▶ ASSIGNED TASK
Would you find each line in the entries below with the string "Electrical" and copy it?

▶ THE INPUT

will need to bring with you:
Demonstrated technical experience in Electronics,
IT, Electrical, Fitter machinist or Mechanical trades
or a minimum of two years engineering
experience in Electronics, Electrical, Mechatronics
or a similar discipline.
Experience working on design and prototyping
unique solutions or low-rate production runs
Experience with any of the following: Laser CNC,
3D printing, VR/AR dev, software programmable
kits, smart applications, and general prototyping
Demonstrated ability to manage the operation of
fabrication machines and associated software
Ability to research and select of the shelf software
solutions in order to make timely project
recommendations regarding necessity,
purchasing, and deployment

▶ TASK RESPONSE
IT, Electrical, Fitter machinist or Mechanical trades
experience in Electronics, Electrical, Mechatronics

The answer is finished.